» **Activity**
Set down the entries once more, exactly as given.

» **Data excerpts**
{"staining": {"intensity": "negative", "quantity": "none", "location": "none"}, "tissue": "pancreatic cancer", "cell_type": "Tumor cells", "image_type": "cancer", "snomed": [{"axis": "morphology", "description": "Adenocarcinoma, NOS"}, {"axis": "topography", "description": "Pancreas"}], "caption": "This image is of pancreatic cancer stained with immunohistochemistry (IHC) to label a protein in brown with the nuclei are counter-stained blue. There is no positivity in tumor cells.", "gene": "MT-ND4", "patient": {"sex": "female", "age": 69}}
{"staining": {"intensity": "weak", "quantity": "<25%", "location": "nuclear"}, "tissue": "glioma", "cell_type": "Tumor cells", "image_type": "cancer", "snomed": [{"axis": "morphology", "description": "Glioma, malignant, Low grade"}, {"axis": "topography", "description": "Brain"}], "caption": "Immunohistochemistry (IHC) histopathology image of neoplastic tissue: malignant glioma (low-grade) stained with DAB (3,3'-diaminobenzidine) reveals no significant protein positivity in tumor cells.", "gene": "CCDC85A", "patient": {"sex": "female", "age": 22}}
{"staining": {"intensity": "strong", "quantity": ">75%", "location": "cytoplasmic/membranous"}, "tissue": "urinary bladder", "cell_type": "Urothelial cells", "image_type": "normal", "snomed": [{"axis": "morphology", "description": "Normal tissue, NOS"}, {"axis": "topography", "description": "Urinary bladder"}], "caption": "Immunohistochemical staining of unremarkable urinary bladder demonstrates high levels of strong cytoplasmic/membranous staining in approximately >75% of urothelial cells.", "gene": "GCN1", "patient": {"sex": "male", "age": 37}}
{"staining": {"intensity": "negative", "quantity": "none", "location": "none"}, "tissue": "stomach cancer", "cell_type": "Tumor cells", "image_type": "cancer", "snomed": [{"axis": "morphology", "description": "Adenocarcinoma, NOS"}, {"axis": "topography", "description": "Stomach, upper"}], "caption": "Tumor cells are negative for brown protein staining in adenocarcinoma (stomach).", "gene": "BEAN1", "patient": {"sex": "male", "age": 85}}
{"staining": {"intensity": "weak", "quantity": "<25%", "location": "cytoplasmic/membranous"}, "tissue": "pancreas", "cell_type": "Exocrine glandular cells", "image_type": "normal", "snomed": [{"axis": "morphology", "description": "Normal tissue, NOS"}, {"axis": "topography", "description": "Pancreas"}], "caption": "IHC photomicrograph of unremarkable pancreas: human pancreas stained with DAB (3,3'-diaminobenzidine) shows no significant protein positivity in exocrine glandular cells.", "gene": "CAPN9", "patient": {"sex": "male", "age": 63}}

» **Solution for this exercise**
{"staining": {"intensity": "negative", "quantity": "none", "location": "none"}, "tissue": "pancreatic cancer", "cell_type": "Tumor cells", "image_type": "cancer", "snomed": [{"axis": "morphology", "description": "Adenocarcinoma, NOS"}, {"axis": "topography", "description": "Pancreas"}], "caption": "This image is of pancreatic cancer stained with immunohistochemistry (IHC) to label a protein in brown with the nuclei are counter-stained blue. There is no positivity in tumor cells.", "gene": "MT-ND4", "patient": {"sex": "female", "age": 69}}
{"staining": {"intensity": "weak", "quantity": "<25%", "location": "nuclear"}, "tissue": "glioma", "cell_type": "Tumor cells", "image_type": "cancer", "snomed": [{"axis": "morphology", "description": "Glioma, malignant, Low grade"}, {"axis": "topography", "description": "Brain"}], "caption": "Immunohistochemistry (IHC) histopathology image of neoplastic tissue: malignant glioma (low-grade) stained with DAB (3,3'-diaminobenzidine) reveals no significant protein positivity in tumor cells.", "gene": "CCDC85A", "patient": {"sex": "female", "age": 22}}
{"staining": {"intensity": "strong", "quantity": ">75%", "location": "cytoplasmic/membranous"}, "tissue": "urinary bladder", "cell_type": "Urothelial cells", "image_type": "normal", "snomed": [{"axis": "morphology", "description": "Normal tissue, NOS"}, {"axis": "topography", "description": "Urinary bladder"}], "caption": "Immunohistochemical staining of unremarkable urinary bladder demonstrates high levels of strong cytoplasmic/membranous staining in approximately >75% of urothelial cells.", "gene": "GCN1", "patient": {"sex": "male", "age": 37}}
{"staining": {"intensity": "negative", "quantity": "none", "location": "none"}, "tissue": "stomach cancer", "cell_type": "Tumor cells", "image_type": "cancer", "snomed": [{"axis": "morphology", "description": "Adenocarcinoma, NOS"}, {"axis": "topography", "description": "Stomach, upper"}], "caption": "Tumor cells are negative for brown protein staining in adenocarcinoma (stomach).", "gene": "BEAN1", "patient": {"sex": "male", "age": 85}}
{"staining": {"intensity": "weak", "quantity": "<25%", "location": "cytoplasmic/membranous"}, "tissue": "pancreas", "cell_type": "Exocrine glandular cells", "image_type": "normal", "snomed": [{"axis": "morphology", "description": "Normal tissue, NOS"}, {"axis": "topography", "description": "Pancreas"}], "caption": "IHC photomicrograph of unremarkable pancreas: human pancreas stained with DAB (3,3'-diaminobenzidine) shows no significant protein positivity in exocrine glandular cells.", "gene": "CAPN9", "patient": {"sex": "male", "age": 63}}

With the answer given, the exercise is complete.